Bank of Thailand Maintains Focus on Economic Stability amid Global Uncertainties

A senior official from Thailand’s central bank expressed no concerns on the current inflation outlook as the bank is directing its monetary policy efforts towards maintaining financial stability and fostering economic growth, especially amid increasing uncertainties.

Bank of Thailand (BOT) Assistant Governor Sakkapop Panyanukul, in his first interview with international media on Wednesday, emphasized that the current low inflation level is not seen as a hindrance to the country’s economic recovery.

Sakkapop indicated that should the BOT shift the inflation target to a fixed 2% as suggested by the government, it could be unsuitable, as Thailand’s prices are primarily affected by external factors. Instead, he voiced support for the current 1%-3% target range to allow flexibility in policy decisions, enhancing the central bank’s credibility.

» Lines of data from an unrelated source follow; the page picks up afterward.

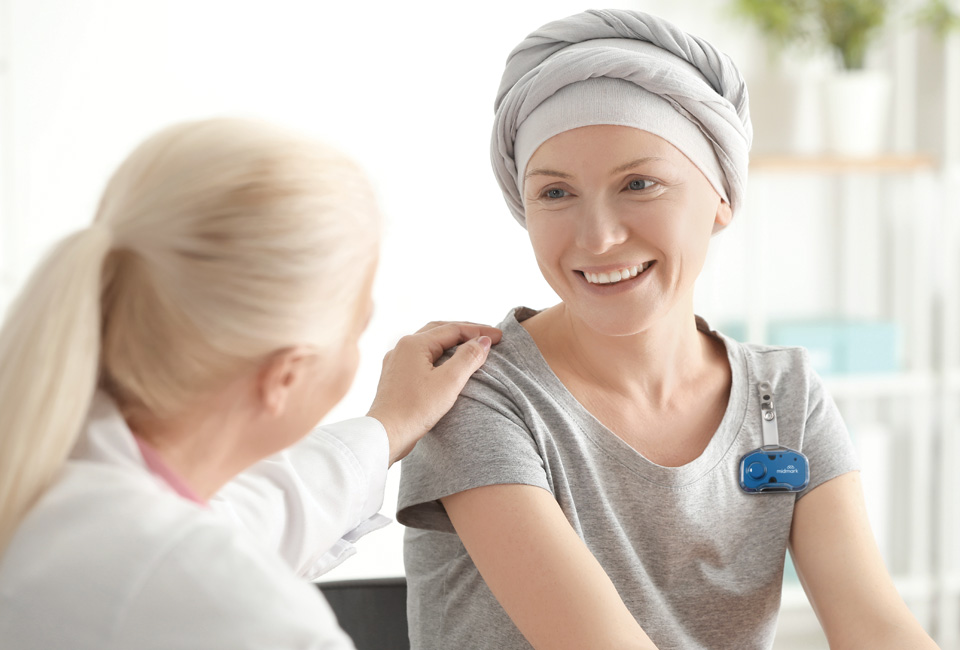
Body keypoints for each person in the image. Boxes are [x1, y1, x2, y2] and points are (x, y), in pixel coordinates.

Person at [397, 9, 939, 650]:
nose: (598, 237)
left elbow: (875, 627)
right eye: (555, 193)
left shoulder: (782, 397)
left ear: (722, 199)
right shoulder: (478, 398)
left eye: (640, 183)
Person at [0, 117, 501, 649]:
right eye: (358, 326)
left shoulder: (54, 470)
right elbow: (197, 568)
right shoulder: (227, 606)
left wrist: (390, 426)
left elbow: (244, 516)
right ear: (285, 374)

There have been differences between the central bank and the government over how to stimulate the Thai economy, which has struggled with modest growth over the past decade. Despite government pressure for further rate cuts to spur inflation, the BOT held its benchmark interest rate steady at 2.25% following an unexpected quarter-point cut in October.

The BOT projects consumer prices will hover around 1% for much of 2025, potentially dipping below the target range in the third quarter. Meanwhile, headline inflation reached the central bank’s target range of 1-3% in December after staying below 1% for most of 2024.

The central bank anticipates an average price increase of 1.1% in 2025, up from 0.4% in 2024, with GDP growth expected to rise to 2.9% this year from an estimated 2.7% the year before.

Detailed reports on last year’s economy are due in mid-February, with the year’s first interest rate meeting slated for February 26.

As global uncertainties, including the implications of anticipated U.S. tariff policies under President Donald Trump, loom large, the BOT emphasizes the importance of adaptable monetary policy.

Sakkapop mentioned that the bank would remain cautious with data interpretation and prioritize trend analysis while preparing for scenario-based assessments. The central bank plans to use interventions in foreign-currency markets and macroprudential strategies as necessary, while trying not to excessively rely on policy rate adjustments.

He also pointed out that Thailand’s interest rate of 2.25% is relatively low globally, asserting the importance of maintaining policy space to effectively tackle unforeseen economic challenges.